Marshal Ustinov [ex-Lobov]
The second unit, the Marshal Ustinov, was commissioned with the Northern Fleet in 1986 - initially with hull number "070", later number "088" and finally number "055". The Marshal Ustinov may also be laid up in refit, though sources are in disagreement on this point. Ustinov was in overhaul in the Baltic since 1994; she was previously assigned to the Northern Fleet but may not return there.
Under a December 1996 agreement China purchased two Russian Sovremenny-class destroyers. With the Russian Navy's consent, Severnaya Verf used some of the money to repair the Large ASW ship Admiral Levchenko ($98 million), Large ASW ship Severomorsk ($33 million), and cruiser Marshal Ustinov ($54 million) for the Northern Fleet. As of 2004 the latter had completed its repairs and became operational once again.
Varyag (ex-Chervona Ukraina)
The third unit was commissioned to the Pacific Fleet in 1989 under the name "Chervona Ukraina" - in 199x it was renamed 011 Varyag, when this name formerly given to the Pr 1143.6 heavy aviation cruiser(sister ship to the "Kuznetsov") was released after the cancellation of further aviation cruiser development. As of 2002 it was reported that the Varyag was in "Reduced Manning" status, and entered the Dalzavod Shipyard the same year for repairs. Varyag had been in reduced operating status with a caretaker crew since her arrival in the Pacific in 1990.
Ukrayina (ex-Admiral Flota Lobov, ex-Lobov)
The fourth unit was initially expected to be launched in 1990, though in practice this vessel remained incomplete as of late 1999, having transferred to the Ukrainian Navy. On 21 February 1998 the government of Ukraine announced plans to complete the fourth Slava-class cruiser [ordered for Russia as the Admiral Flota Lobov] as its new fleet flagship, the Ukrayina. The ship was to have been completed for the Ukraine Navy in November 2000, but lack of funds slowed work to the point that by early 2001 a new completion date was projected.

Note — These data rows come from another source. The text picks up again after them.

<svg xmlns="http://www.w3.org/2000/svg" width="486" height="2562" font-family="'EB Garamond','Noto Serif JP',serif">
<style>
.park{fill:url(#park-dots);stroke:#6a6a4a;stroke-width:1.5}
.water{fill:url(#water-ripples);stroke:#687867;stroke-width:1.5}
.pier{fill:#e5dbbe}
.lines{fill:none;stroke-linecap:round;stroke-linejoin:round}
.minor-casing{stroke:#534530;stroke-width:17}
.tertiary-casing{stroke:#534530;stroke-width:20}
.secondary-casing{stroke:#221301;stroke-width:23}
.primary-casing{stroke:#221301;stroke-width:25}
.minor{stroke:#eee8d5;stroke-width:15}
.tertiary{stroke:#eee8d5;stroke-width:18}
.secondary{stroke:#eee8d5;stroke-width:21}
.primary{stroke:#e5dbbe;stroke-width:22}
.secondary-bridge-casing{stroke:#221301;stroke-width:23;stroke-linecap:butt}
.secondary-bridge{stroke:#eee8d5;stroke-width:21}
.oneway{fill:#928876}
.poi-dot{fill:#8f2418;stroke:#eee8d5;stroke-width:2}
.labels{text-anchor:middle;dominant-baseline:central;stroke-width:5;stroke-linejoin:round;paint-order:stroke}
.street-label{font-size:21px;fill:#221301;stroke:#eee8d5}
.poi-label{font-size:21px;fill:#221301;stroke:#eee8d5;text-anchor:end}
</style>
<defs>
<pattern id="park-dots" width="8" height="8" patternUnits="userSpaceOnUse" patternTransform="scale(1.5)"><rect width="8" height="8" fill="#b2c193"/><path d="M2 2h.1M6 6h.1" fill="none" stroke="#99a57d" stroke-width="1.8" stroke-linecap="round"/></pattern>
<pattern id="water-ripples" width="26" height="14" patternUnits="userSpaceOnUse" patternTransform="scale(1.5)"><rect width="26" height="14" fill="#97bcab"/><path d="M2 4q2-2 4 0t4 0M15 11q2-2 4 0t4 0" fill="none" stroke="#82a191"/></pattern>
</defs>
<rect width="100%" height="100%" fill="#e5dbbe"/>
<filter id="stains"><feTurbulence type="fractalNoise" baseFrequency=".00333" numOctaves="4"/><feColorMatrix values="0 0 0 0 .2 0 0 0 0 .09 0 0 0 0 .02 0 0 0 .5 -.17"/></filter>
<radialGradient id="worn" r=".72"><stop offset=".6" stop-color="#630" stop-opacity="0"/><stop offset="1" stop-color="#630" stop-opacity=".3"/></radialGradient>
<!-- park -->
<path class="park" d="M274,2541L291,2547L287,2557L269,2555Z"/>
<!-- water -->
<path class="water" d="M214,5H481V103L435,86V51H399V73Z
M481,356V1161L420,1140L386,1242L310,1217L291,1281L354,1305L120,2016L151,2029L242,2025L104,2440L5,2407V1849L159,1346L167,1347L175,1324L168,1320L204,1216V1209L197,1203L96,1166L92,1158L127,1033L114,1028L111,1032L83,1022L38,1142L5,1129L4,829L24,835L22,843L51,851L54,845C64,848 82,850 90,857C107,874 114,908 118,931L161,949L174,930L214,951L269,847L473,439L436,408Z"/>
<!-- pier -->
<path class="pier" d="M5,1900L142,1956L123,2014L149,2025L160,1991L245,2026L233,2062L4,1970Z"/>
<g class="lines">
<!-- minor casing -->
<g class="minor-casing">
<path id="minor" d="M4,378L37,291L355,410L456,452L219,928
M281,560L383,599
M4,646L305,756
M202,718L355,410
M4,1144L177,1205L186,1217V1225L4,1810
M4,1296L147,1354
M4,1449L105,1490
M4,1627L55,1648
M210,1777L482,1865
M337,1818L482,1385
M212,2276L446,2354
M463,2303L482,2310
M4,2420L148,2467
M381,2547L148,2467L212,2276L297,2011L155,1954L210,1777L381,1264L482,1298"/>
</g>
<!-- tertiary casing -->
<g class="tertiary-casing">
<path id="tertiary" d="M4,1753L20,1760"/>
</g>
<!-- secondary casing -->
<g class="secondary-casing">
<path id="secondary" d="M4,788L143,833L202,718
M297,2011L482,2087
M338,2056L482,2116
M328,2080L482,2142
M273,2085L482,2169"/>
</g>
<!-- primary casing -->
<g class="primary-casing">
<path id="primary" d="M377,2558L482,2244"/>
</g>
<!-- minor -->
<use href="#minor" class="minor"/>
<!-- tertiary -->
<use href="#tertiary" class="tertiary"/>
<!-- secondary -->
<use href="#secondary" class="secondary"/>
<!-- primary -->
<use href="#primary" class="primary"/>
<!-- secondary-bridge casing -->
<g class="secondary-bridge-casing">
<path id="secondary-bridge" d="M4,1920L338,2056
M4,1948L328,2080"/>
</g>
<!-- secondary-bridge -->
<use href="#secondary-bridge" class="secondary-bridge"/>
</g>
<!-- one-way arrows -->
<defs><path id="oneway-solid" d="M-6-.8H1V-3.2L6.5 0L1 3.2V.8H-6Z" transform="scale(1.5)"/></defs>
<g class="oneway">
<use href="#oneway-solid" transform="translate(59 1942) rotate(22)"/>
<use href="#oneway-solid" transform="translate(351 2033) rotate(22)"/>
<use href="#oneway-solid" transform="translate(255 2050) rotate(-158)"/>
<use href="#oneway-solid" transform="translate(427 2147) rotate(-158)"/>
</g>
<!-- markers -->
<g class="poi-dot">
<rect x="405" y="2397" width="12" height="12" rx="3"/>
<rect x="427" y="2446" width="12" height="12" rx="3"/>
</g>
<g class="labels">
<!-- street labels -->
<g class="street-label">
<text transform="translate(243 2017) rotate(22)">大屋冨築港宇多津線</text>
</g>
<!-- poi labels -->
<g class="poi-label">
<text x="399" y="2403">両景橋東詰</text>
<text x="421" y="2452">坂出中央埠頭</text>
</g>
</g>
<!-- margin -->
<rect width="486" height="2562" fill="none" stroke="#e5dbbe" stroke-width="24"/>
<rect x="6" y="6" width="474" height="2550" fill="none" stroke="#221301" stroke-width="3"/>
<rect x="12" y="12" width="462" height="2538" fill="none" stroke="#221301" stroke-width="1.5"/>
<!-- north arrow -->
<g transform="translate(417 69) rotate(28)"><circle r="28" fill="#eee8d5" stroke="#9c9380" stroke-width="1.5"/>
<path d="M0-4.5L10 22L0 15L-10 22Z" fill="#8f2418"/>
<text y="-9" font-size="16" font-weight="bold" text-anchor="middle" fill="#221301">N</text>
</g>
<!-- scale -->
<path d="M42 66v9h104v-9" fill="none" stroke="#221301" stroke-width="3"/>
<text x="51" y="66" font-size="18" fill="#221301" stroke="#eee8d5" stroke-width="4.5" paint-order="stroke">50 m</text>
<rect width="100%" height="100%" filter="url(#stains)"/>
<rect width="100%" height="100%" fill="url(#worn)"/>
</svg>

Oktyabrskskaya Revolutsia (ex-Rossiya)
Oktyabrskskaya Revolutsia was originally named Rossiya, but renamed on 30th December 1987. Work was apparantly never started and the ship was cancelled on 4th October 1990. Some sources suggested that as many as two additional units began construction before the end of the Cold War, but the status of these hulls is unclear, and there is no indication of plans to complete them [should they in fact remain in existence].
Work on Admiral Gorshkov was apparantly never started and the ship was cancelled on 4th October 1990.